Dans la Guadeloupe des années 1960, quel avenir pour les rêves d’un adolescent en quête de repères et d’une autre vie ? Louis Zou en parle dans son roman, La Compassion des sabliers (éd. Jets d’encre).
Heureux retraité, Louis Zou se consacre à l’écriture, au chant choral, au dessin. Une vie paisible qui lui laisse amplement le temps d’explorer ses souvenirs et d’observer l’évolution de la société. À ce quotidien propice à la création, est venu se greffer le confinement lié à la pandémie de Covid-19. Cette période de « turbulences » qui a jeté un voile d’incertitudes sur l’avenir, engendré des tensions dans la société, au sein des familles, des cercles d’amis…, sans parler des pertes humaines, a provoqué un déclic chez Louis Zou pour ce roman auquel il pensait depuis un moment.

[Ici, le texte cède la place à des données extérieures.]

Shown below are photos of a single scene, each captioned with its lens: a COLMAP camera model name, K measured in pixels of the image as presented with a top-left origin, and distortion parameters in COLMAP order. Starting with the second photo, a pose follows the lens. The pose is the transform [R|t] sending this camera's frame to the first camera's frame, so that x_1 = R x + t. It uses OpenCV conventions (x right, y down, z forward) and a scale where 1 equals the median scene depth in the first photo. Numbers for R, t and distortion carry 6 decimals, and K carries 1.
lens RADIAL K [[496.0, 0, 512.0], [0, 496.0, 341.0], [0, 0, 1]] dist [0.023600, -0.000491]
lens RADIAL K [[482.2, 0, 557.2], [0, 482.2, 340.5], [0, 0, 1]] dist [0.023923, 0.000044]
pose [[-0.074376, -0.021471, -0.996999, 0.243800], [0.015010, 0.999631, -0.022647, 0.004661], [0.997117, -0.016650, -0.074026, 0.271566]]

« Je voulais développer un récit autour d’un jeune en quête de repères, qui rêve d’évasion, de quitter la Guadeloupe et qui fait face à plusieurs déconvenues, explique Louis Zou. En 1963/64, les choses n’étaient pas si différentes en Guadeloupe ! Il y avait déjà des incertitudes quant à l’avenir. Comme une sorte de mur, on ne voyait pas bien où on allait. Il n’y avait pas de débouchés, rien de concret. »

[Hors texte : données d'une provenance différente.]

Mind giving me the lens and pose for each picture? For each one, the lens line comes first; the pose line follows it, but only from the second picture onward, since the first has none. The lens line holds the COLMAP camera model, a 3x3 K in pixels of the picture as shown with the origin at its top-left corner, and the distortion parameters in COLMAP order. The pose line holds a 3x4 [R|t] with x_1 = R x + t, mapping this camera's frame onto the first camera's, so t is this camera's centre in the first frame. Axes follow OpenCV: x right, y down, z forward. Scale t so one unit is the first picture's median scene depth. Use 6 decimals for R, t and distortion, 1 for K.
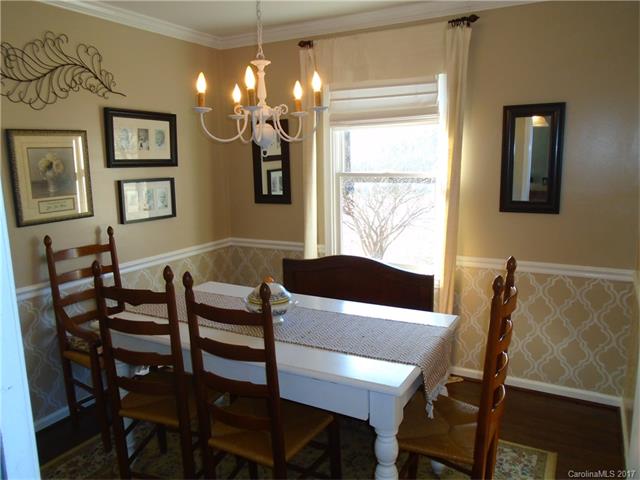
lens RADIAL K [[496.8, 0, 320.0], [0, 496.8, 240.0], [0, 0, 1]] dist [-0.005346, 0.005962]
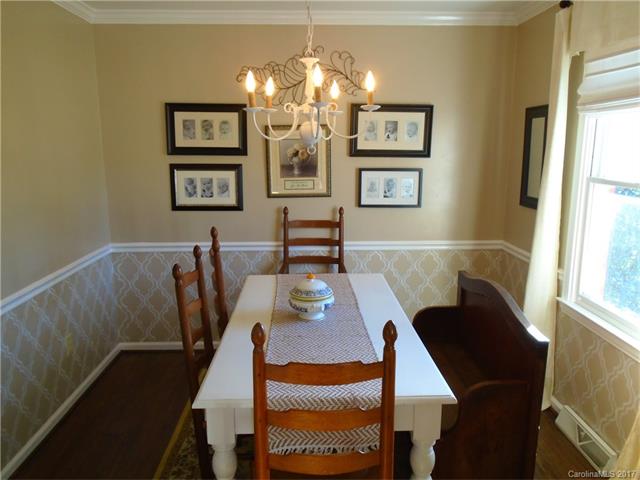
lens RADIAL K [[496.8, 0, 320.0], [0, 496.8, 240.0], [0, 0, 1]] dist [-0.005346, 0.005962]
pose [[0.510558, 0.186099, -0.839463, 0.550730], [-0.154368, 0.980273, 0.123429, -0.089605], [0.845873, 0.066569, 0.529214, 0.353992]]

« La place de la Victoire était magnifique ! »
Ce retour dans le temps a permis à Louis Zou de nourrir son roman. Le premier tome de La Compassion des sabliers, son 4e ouvrage, a été édité par Jets d’encre. Le roman se déroule à Pointe-à-Pitre. L’auteur fait renaître la Place de la Victoire des années 1960 avec ses majestueux sabliers. « J’ai habité non loin, à la rue du Commandant Mortenol, sans savoir qui il était, ironise l’auteur. À cette époque, la Place de la Victoire était magnifique avec ses grands sabliers. »

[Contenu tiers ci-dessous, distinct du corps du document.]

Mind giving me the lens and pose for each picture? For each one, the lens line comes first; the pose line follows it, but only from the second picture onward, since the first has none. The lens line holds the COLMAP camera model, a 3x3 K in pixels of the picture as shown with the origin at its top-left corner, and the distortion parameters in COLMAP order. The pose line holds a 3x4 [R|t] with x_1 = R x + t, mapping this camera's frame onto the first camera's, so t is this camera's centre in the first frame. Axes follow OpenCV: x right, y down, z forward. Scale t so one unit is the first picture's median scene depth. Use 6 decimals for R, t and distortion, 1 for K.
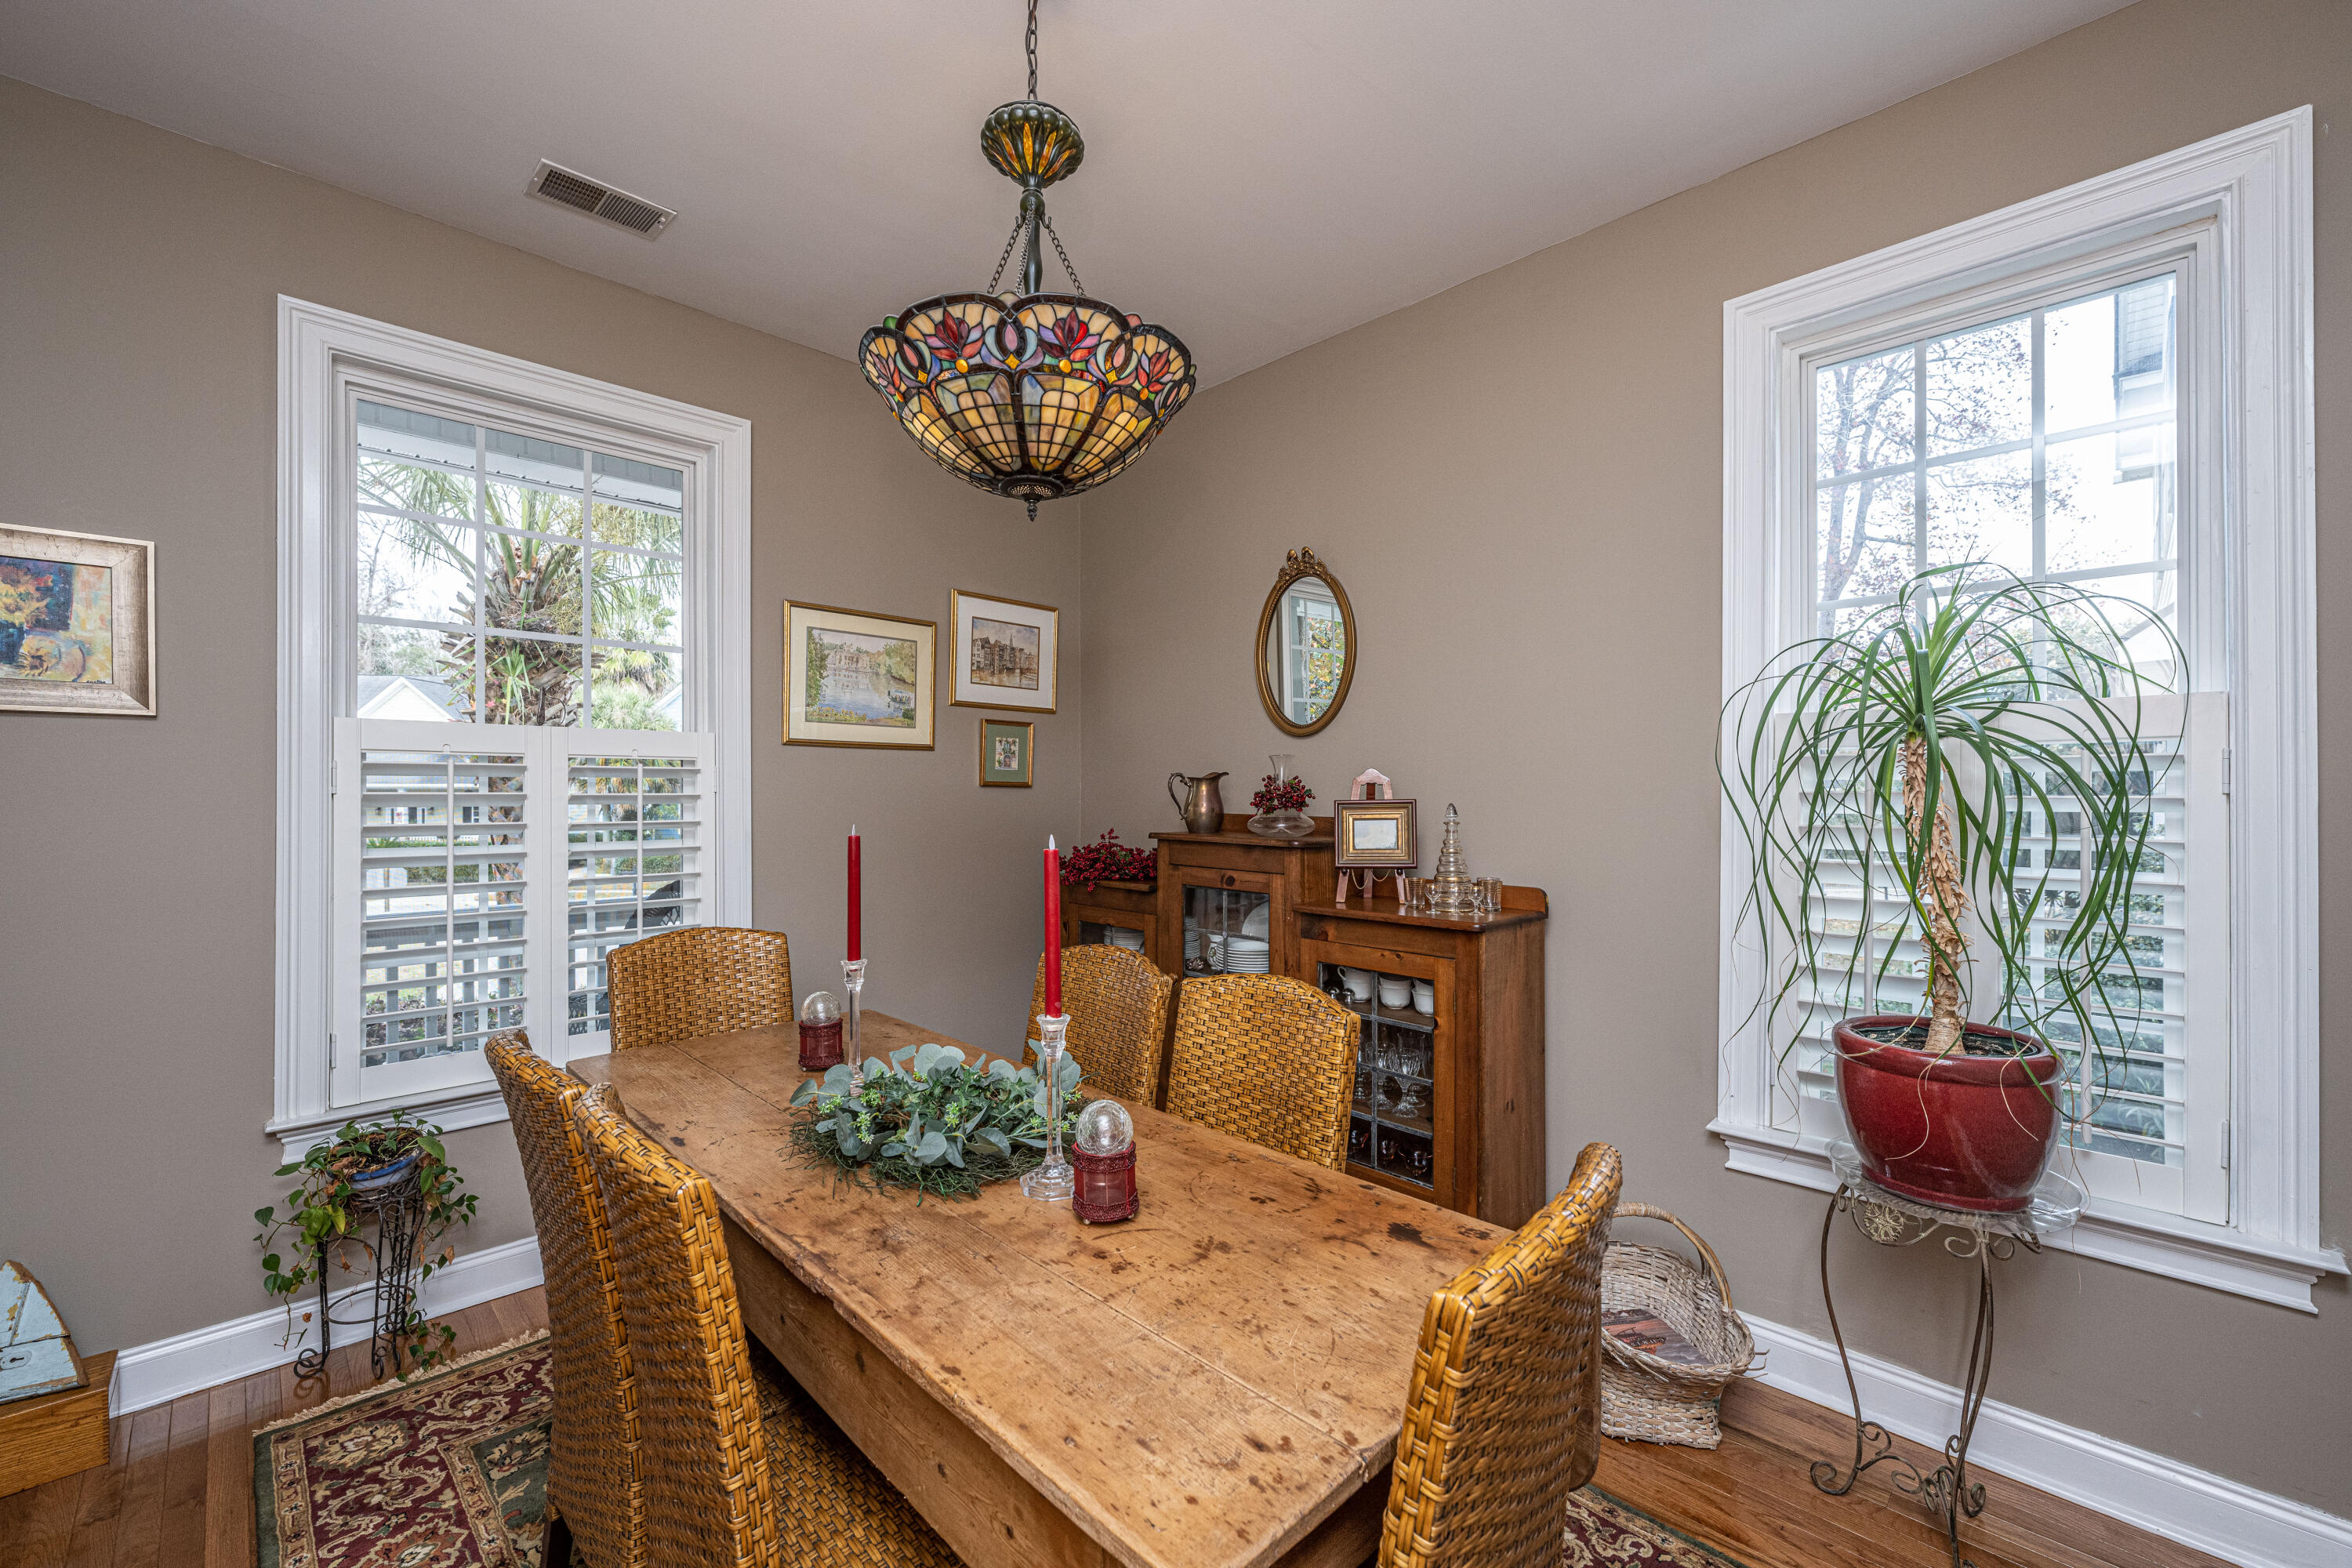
lens RADIAL K [[954.6, 0, 1159.1], [0, 954.6, 787.3], [0, 0, 1]] dist [-0.002275, 0.000740]
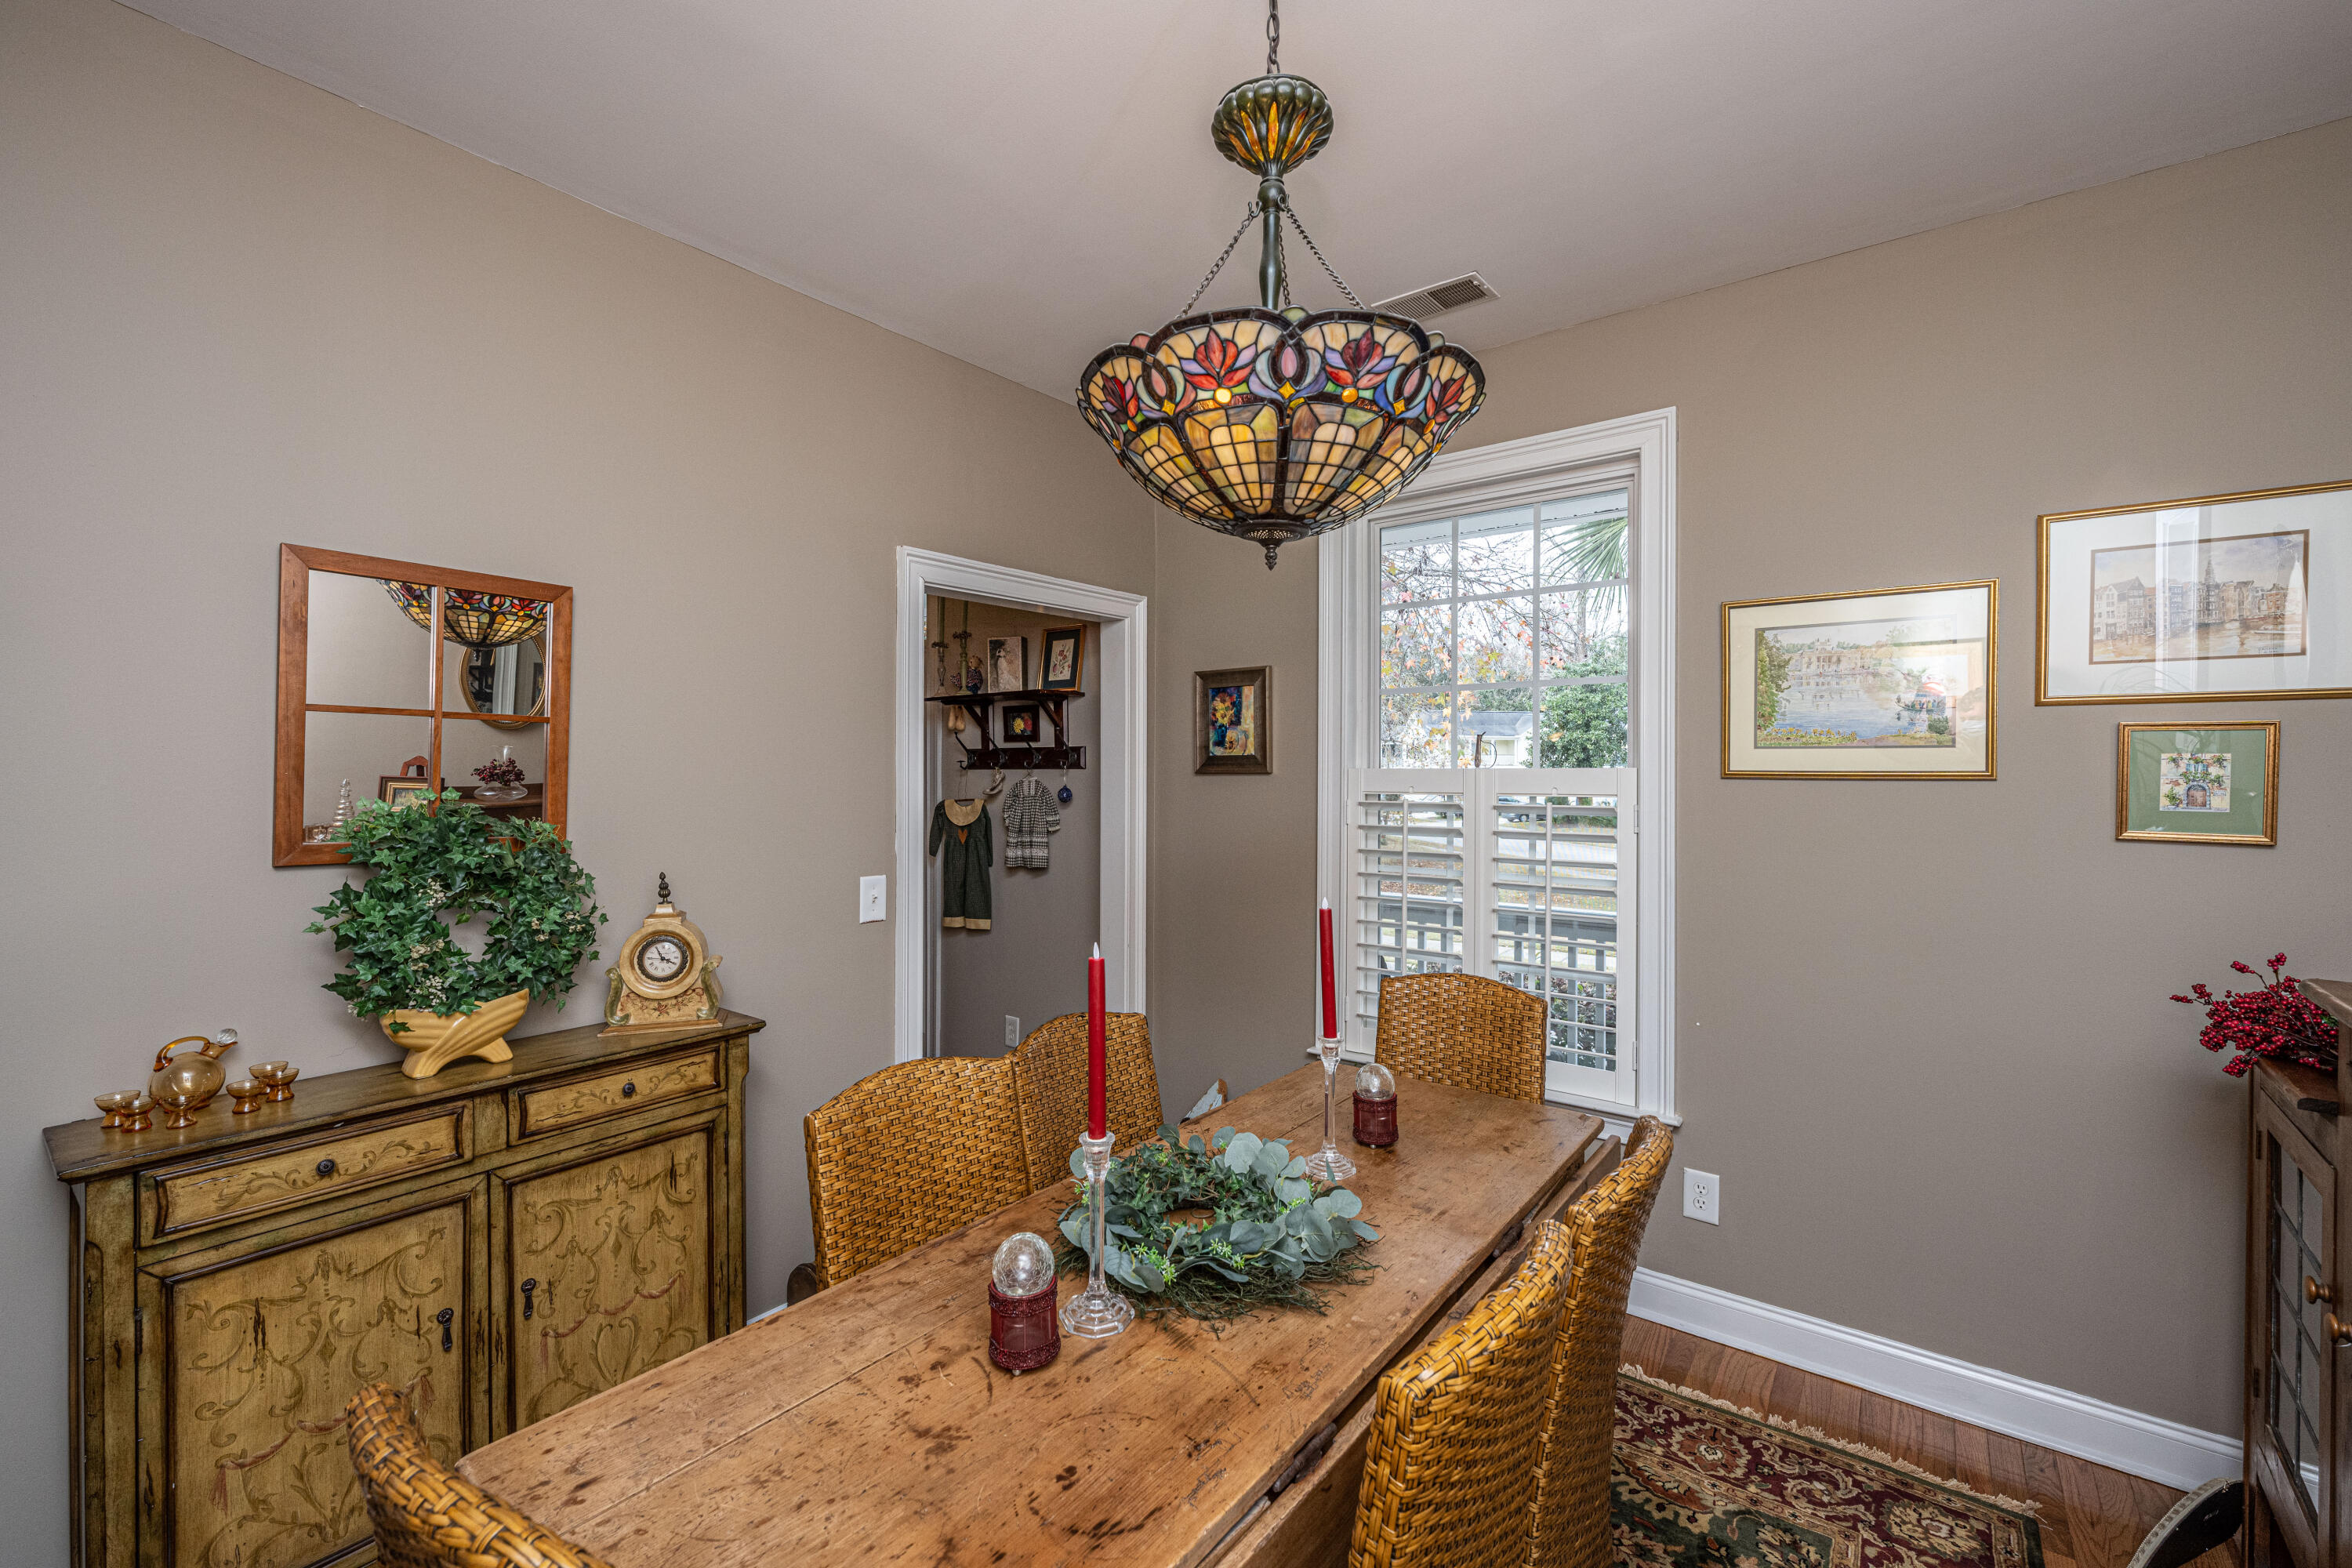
lens RADIAL K [[954.6, 0, 1162.9], [0, 954.6, 781.0], [0, 0, 1]] dist [-0.002275, 0.000740]
pose [[0.134011, 0.008278, -0.990945, 0.372378], [0.005355, 0.999944, 0.009077, -0.054004], [0.990965, -0.006523, 0.133959, 0.422730]]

Le titre du roman fait référence à ces arbres, mais aussi aux sabliers, marqueurs du temps, qui se vident chacun à leur rythme. « Dans le titre, j’évoque aussi la compassion de toutes les personnes qui m’ont aidé, qui ont été compatissantes envers moi, précise Louis Zou. Le premier tome du roman est sous-titré Les Passerelles : elles peuvent être physiques ou désignées des situations que l’on vit… ».
Errance, addictions, homosexualité…
Renvoyé de l’école, ajourné à la visite médicale de la Marine, en conflit avec son « paternel », l’avenir ne s’annonce pas des plus sereins pour ce jeune Guadeloupéen rêveur. Il n’a qu’une idée en tête : fuir ! Ses proches, opposés à son départ. Fuir, cette île qui n’offre que peu de perspectives. En distillant quelques éléments autobiographiques dans son récit, Louis Zou construit quelques passerelles entre hier et aujourd’hui autour de plusieurs thématiques fortes : l’errance, les addictions, l’homosexualité, les violences faites aux femmes, l’eau… « En 1964, il n’y avait pas d’eau à Pointe-à-Pitre. J’ai dû me débrouiller pour résoudre certains problèmes d’hygiène et je n’étais pas le seul dans ce cas », se souvient Louis Zou.
Lauréat du concours d’instituteur, major de sa promotion, enrichi par un parcours qui n’était pas écrit d’avance, à la lumière des difficultés qu’il a surmontées, Louis Zou n’a qu’un conseil pour tous ceux qui, comme lui dans les années 1960, ont l’impression d’étouffer, sans perspectives réelles : « Il faut créer et vivre ses rêves ! »
En son temps, jeune lycéen porté par des rêves contrariés, Louis Zou a su trouver une échappatoire pour se construire. Un chemin de résilience qui sert de trame à La Compassion des sabliers.